Política
Os senadores Elizabeth Warren e Ed Markey questionaram o Departamento de Segurança Interna sobre seu contrato no Centro Correcional do Condado de Plymouth.
Os senadores americanos Ed Markey e Elizabeth Warren realizam uma audiência de subcomissão sobre a ascensão dos cuidados de saúde com fins lucrativos, no Auditório Gardner da Câmara Estadual. (Foto de Pat Greenhouse/Equipe Globe)
Os senadores Elizabeth Warren e Ed Markey estão denunciando as “condições desumanas” que, segundo os defensores, persistem na única unidade correcional em Massachusetts que abriga pessoas detidas pelo Serviço de Imigração e Alfândega dos EUA.
O Plymouth County Correctional Facility, administrado pelo Plymouth County Sheriff's Department, é a última instalação no estado contratada para deter pessoas para ICE — um contrato que expirou em 31 de julho.

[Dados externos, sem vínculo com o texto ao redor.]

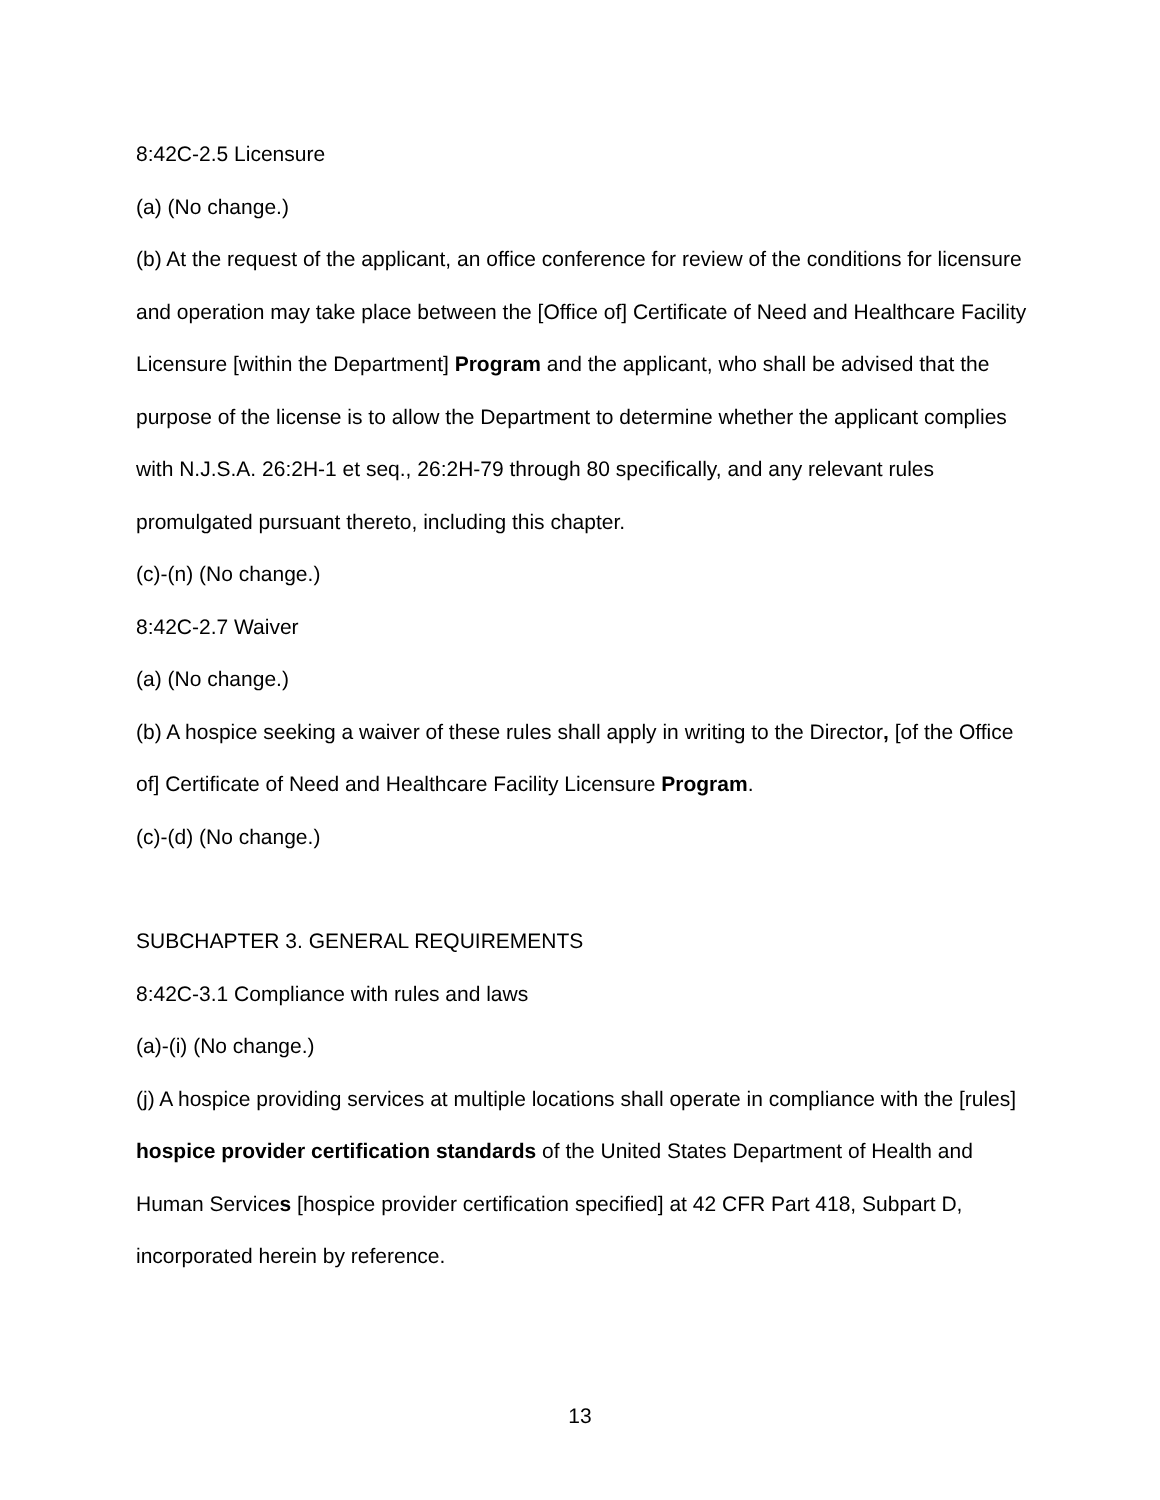8:42C-2.5 Licensure
(a) (No change.)
(b) At the request of the applicant, an office conference for review of the conditions for licensure and operation may take place between the [Office of] Certificate of Need and Healthcare Facility Licensure [within the Department] Program and the applicant, who shall be advised that the purpose of the license is to allow the Department to determine whether the applicant complies with N.J.S.A. 26:2H-1 et seq., 26:2H-79 through 80 specifically, and any relevant rules promulgated pursuant thereto, including this chapter.
(c)-(n) (No change.)
8:42C-2.7 Waiver
(a) (No change.)
(b) A hospice seeking a waiver of these rules shall apply in writing to the Director, [of the Office of] Certificate of Need and Healthcare Facility Licensure Program.
(c)-(d) (No change.)
SUBCHAPTER 3. GENERAL REQUIREMENTS
8:42C-3.1 Compliance with rules and laws
(a)-(i) (No change.)
(j) A hospice providing services at multiple locations shall operate in compliance with the [rules] hospice provider certification standards of the United States Department of Health and Human Services [hospice provider certification specified] at 42 CFR Part 418, Subpart D, incorporated herein by reference.
13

Contratos semelhantes foram encerrados anteriormente em Bristol e Franklin condados em 2021.
“Pedimos ao ICE que considere se a continuação do contrato é apropriada e, se o contrato for renovado, que implemente proteções mais fortes para garantir que, no mínimo, as condições da instalação estejam em conformidade com os padrões de detenção estabelecidos e os direitos civis”, escreveram os senadores em uma carta endereçada a autoridades da Segurança Interna na quinta-feira.
Apesar dos senadores esforços em 2022 e um investigação subsequente Segundo o Escritório de Direitos Civis e Liberdades Civis do Departamento de Segurança Interna, os defensores ainda relatam problemas, incluindo assistência médica precária, acesso limitado a serviços de interpretação de idiomas e uso de força e retaliação por parte dos policiais.
“Nos dois anos desde que o CRCL divulgou suas conclusões, as condições precárias do PCCF persistiram, incluindo deficiências no atendimento médico, o uso punitivo de confinamento solitário e comunicação restrita com assessoria jurídica e familiares”, escreveram Warren e Markey.
Warren e Markey fizeram referência aos defensores reclamação apresentada ao escritório de Campbell na última quinta-feira, que descreveu diversas violações de direitos civis na PCCF, incluindo desafios contínuos de comunicação.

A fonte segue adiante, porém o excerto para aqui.